# TASK OBJECTIVE:
Reproduce exactly the lines from the one that holds "padding-left: 8px;" through the last line of the entries, both ends included, but not the pictures.

RECORDS SUPPLIED below:

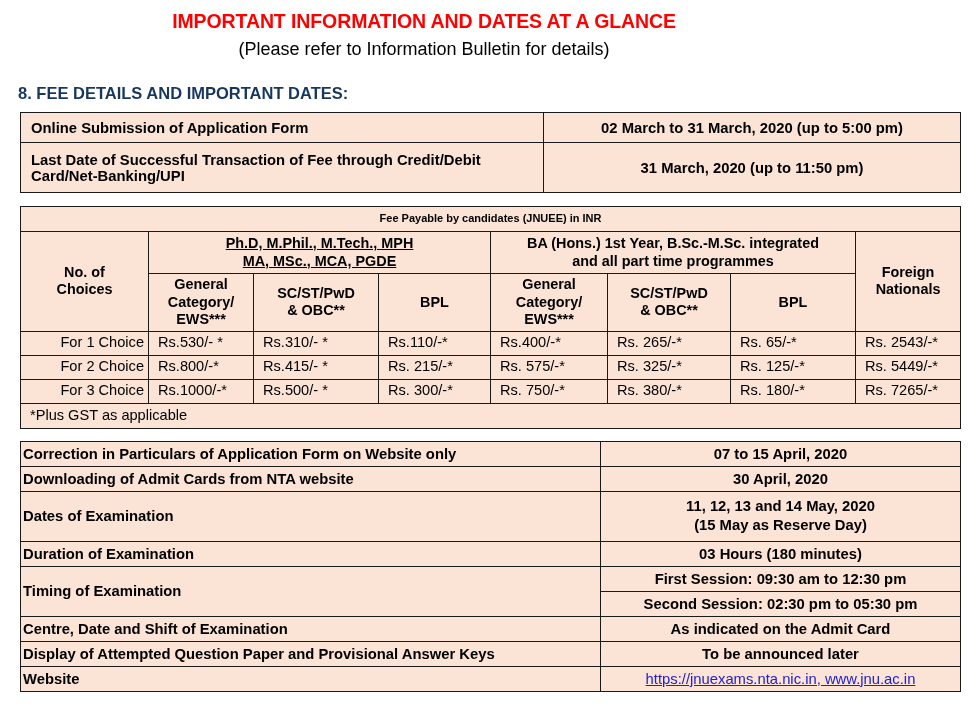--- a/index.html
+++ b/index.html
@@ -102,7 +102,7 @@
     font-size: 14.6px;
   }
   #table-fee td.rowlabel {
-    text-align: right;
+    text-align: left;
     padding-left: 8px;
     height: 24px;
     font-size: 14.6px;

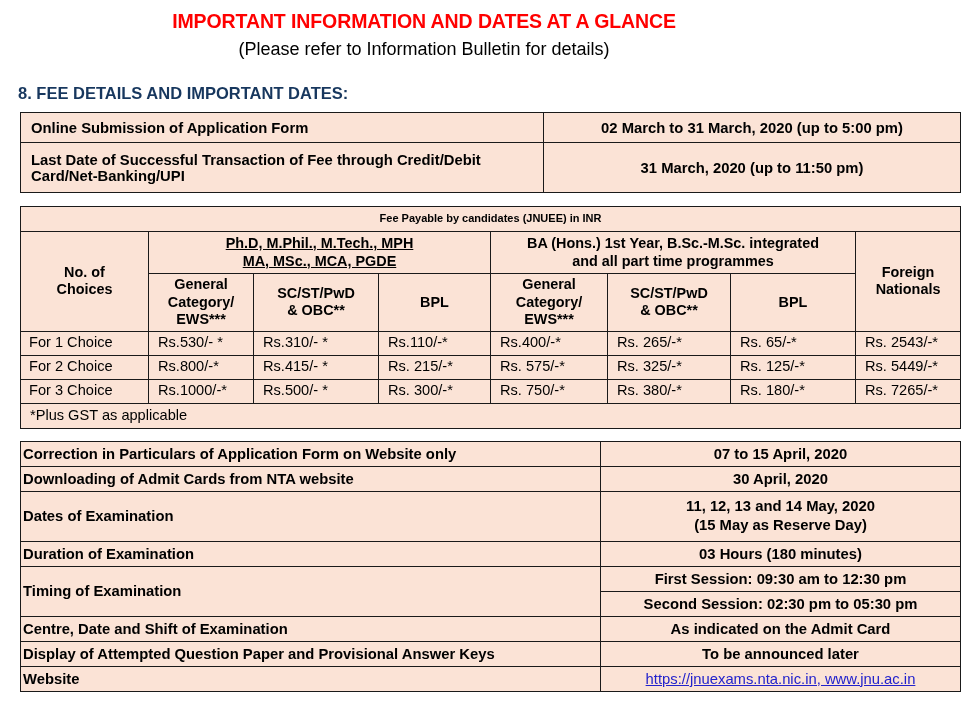--- a/index.html
+++ b/index.html
@@ -125,7 +125,7 @@
     font-size: 14.8px;
     height: 25px;
   }
-  #table-schedule td.lbl { padding-left: 2px; text-align: left; }
+  #table-schedule td.lbl { padding-left: 10px; text-align: left; }
   #table-schedule td.val { text-align: center; }
   #table-schedule td.two-line { line-height: 1.33; margin-left: 16px; }
   .weblink {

End of RECORDS SUPPLIED.

# RESPONSE BOX:
     padding-left: 8px;
     height: 24px;
     font-size: 14.6px;

--- a/index.html
+++ b/index.html
@@ -125,7 +125,7 @@
     font-size: 14.8px;
     height: 25px;
   }
-  #table-schedule td.lbl { padding-left: 2px; text-align: left; }
+  #table-schedule td.lbl { padding-left: 10px; text-align: left; }
   #table-schedule td.val { text-align: center; }
   #table-schedule td.two-line { line-height: 1.33; margin-left: 16px; }
   .weblink {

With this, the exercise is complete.